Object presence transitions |
*** Begin section ***

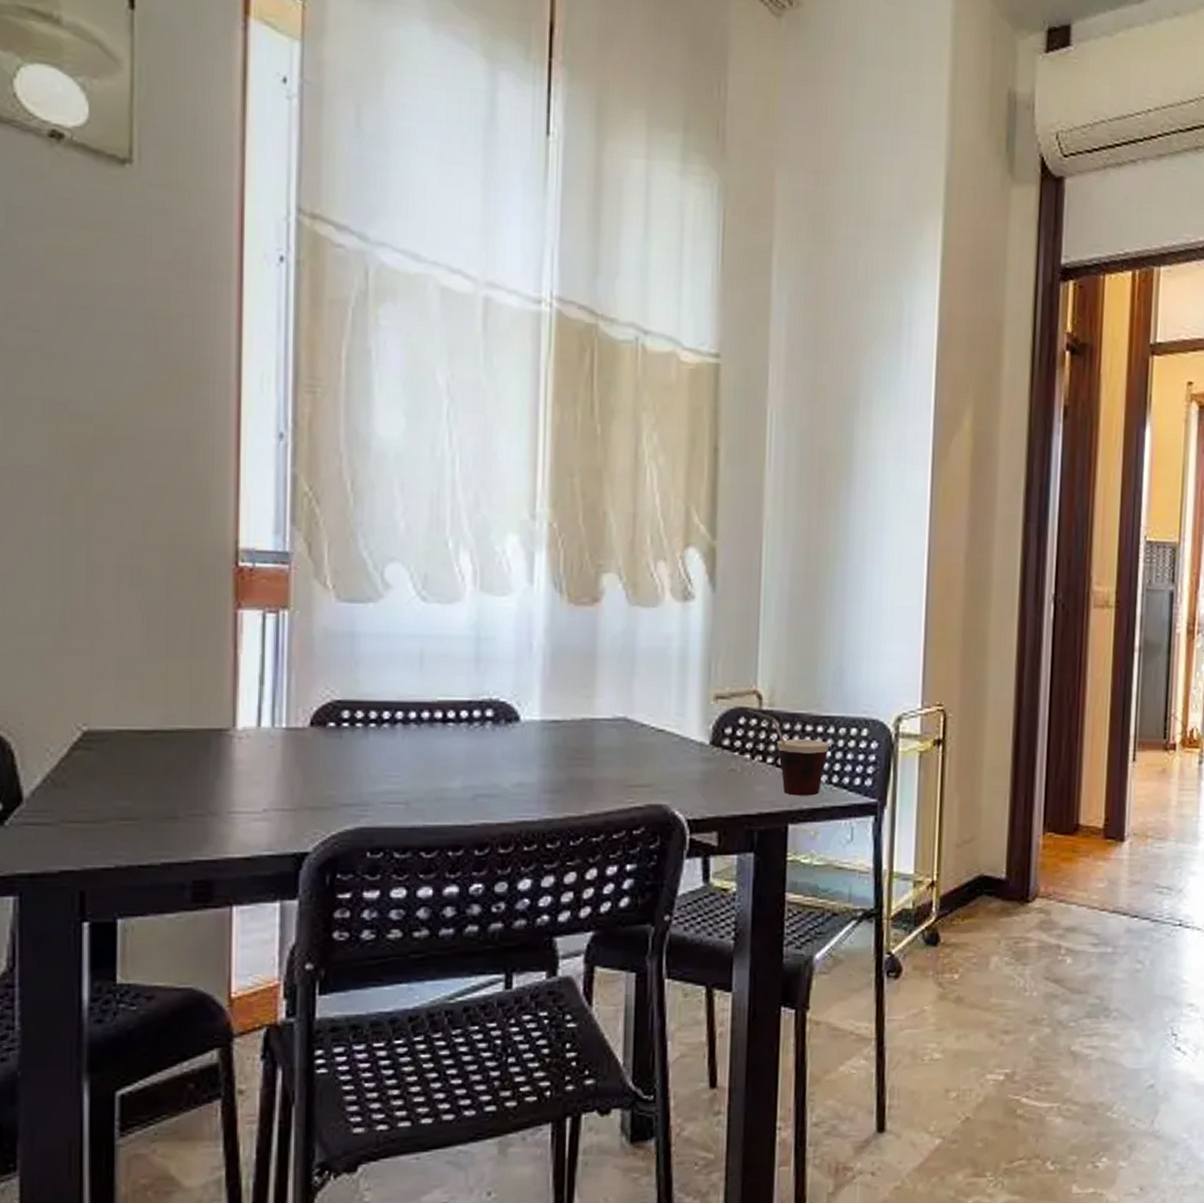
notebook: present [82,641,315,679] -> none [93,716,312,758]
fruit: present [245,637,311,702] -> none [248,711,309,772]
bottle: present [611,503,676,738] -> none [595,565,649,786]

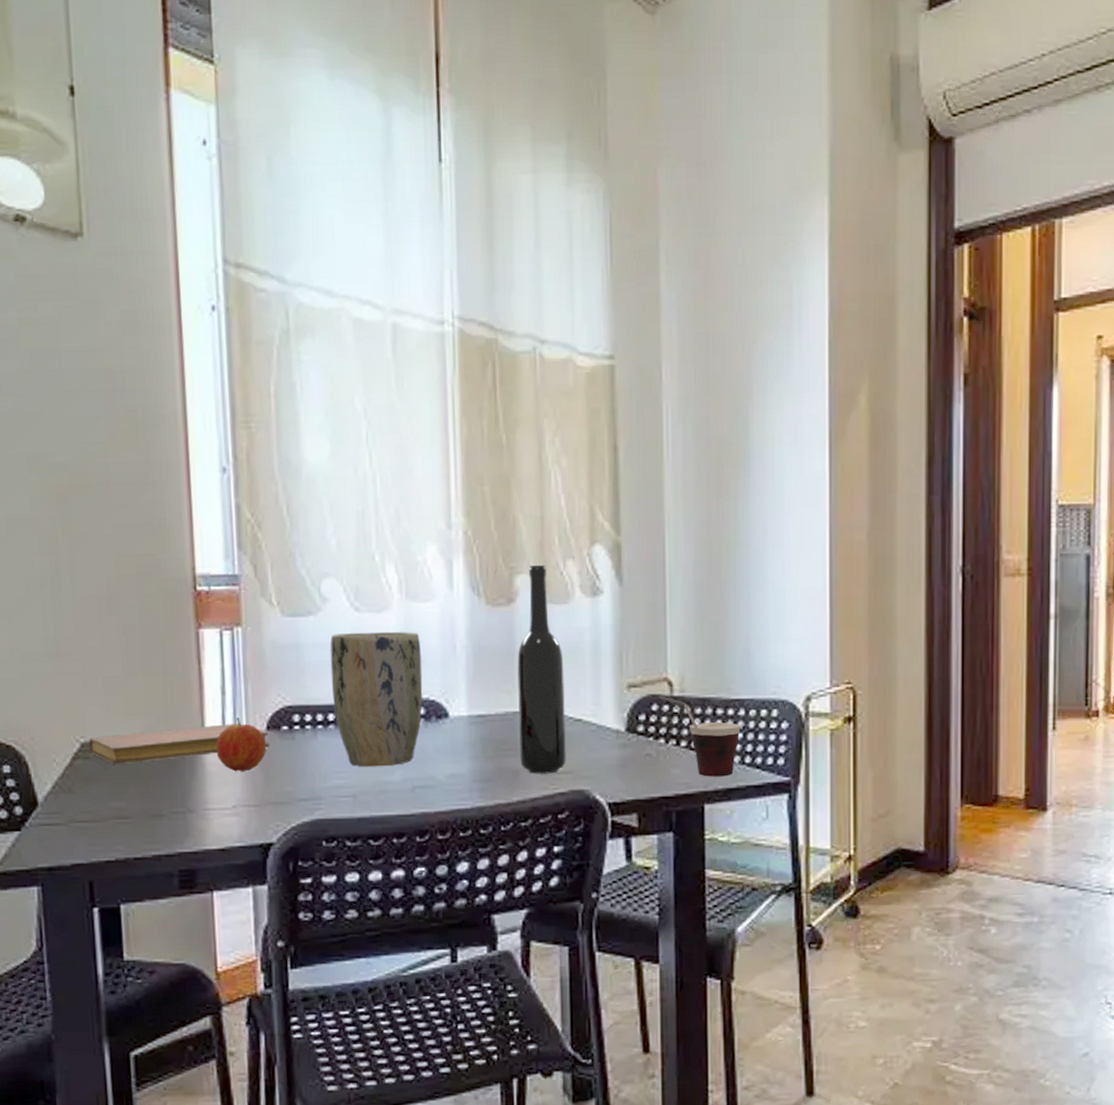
notebook: none [93,716,312,758] -> present [89,722,269,765]
fruit: none [248,711,309,772] -> present [215,717,267,772]
plant pot: none [389,623,494,772] -> present [330,631,423,767]
bottle: none [595,565,649,786] -> present [517,565,566,774]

*** End section ***

Exercise objective | Write every record out again exactly, omitting the pictures they hold.

Result of this exercise |
notebook: present [82,641,315,679] -> none [93,716,312,758]
fruit: present [245,637,311,702] -> none [248,711,309,772]
bottle: present [611,503,676,738] -> none [595,565,649,786]

notebook: none [93,716,312,758] -> present [89,722,269,765]
fruit: none [248,711,309,772] -> present [215,717,267,772]
plant pot: none [389,623,494,772] -> present [330,631,423,767]
bottle: none [595,565,649,786] -> present [517,565,566,774]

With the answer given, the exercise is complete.